The room, however, had a desolate, uncared for air. There was dust on most of the tables, and the ash trays were overflowing.
‘Welcome,’ said Derek, ironically.
‘Thanks,’ said Rollison.
‘Why do you want to see me, Richard?’ demanded Lady Gloria. ‘I have an appointment at two o’clock, and I must not be late for it. I hope you do not intend to take up too much of my time.’
‘Oh, no,’ said Rollison, drily. ‘I want to telephone Scotland Yard and tell them that you are safe, that’s all. May I use it, Derek?’ He indicated a telephone, noticing that there were fingerprints on the dust which covered it.
‘Yes, of course.’
The others were watching him closely as he lifted the receiver, and he got the impression that both were a little apprehensive of what he was about to say. He smiled at them, each in turn, and waited for Grice to come on the line. As he waited, Rollison tried to analyse his own thoughts, and to make a guess at the emotions which the others were feeling. He judged that there was some restraint between them, and that Katrina was the cause. He spent more time watching Derek than Aunt Gloria; he felt that he knew most of what there was to know about her, but he could certainly not say the same of his cousin.
Derek was a curious individual in many ways.

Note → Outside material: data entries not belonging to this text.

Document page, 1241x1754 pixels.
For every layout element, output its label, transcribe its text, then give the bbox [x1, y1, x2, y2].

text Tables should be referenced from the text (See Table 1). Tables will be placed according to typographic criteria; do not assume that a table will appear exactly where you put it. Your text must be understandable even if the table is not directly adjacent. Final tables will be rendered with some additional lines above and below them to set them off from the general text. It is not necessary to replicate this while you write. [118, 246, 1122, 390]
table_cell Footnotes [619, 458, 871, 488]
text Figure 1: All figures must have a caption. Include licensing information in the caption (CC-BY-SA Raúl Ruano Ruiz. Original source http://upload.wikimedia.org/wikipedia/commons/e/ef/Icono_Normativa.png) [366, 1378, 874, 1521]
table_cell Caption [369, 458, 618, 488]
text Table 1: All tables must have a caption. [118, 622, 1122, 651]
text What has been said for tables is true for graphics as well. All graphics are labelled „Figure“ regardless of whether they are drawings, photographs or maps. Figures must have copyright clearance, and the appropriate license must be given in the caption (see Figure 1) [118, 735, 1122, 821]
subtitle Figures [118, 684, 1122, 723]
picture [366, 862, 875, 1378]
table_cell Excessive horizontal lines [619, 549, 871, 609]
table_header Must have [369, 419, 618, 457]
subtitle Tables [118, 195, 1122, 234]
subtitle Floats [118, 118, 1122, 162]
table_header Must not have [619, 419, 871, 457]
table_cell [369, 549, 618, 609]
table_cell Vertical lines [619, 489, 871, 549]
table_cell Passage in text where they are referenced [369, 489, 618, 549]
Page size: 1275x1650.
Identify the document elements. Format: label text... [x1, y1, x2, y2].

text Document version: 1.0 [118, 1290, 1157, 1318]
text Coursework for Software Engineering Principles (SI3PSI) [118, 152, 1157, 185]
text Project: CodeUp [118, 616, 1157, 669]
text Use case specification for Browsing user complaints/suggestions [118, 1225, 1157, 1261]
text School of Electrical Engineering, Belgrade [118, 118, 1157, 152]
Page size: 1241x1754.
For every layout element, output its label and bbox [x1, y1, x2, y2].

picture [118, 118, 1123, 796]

Standing and watching, with a half-smile on his face, he seemed a strong personality, the kind of man whom it was difficult to forget. Yet he, Rollison, had forgotten him. What was it about Derek that made it so difficult to tabulate and assess him? A certain elusiveness, perhaps, an extreme reticence?
‘Hallo, Rolly,’ said Grice, at last.
‘Hallo, old chap,’ said Rollison. ‘I’ve news for you. You can call the bloodhounds off. My Aunt Gloria has surfaced. She’s with me now!’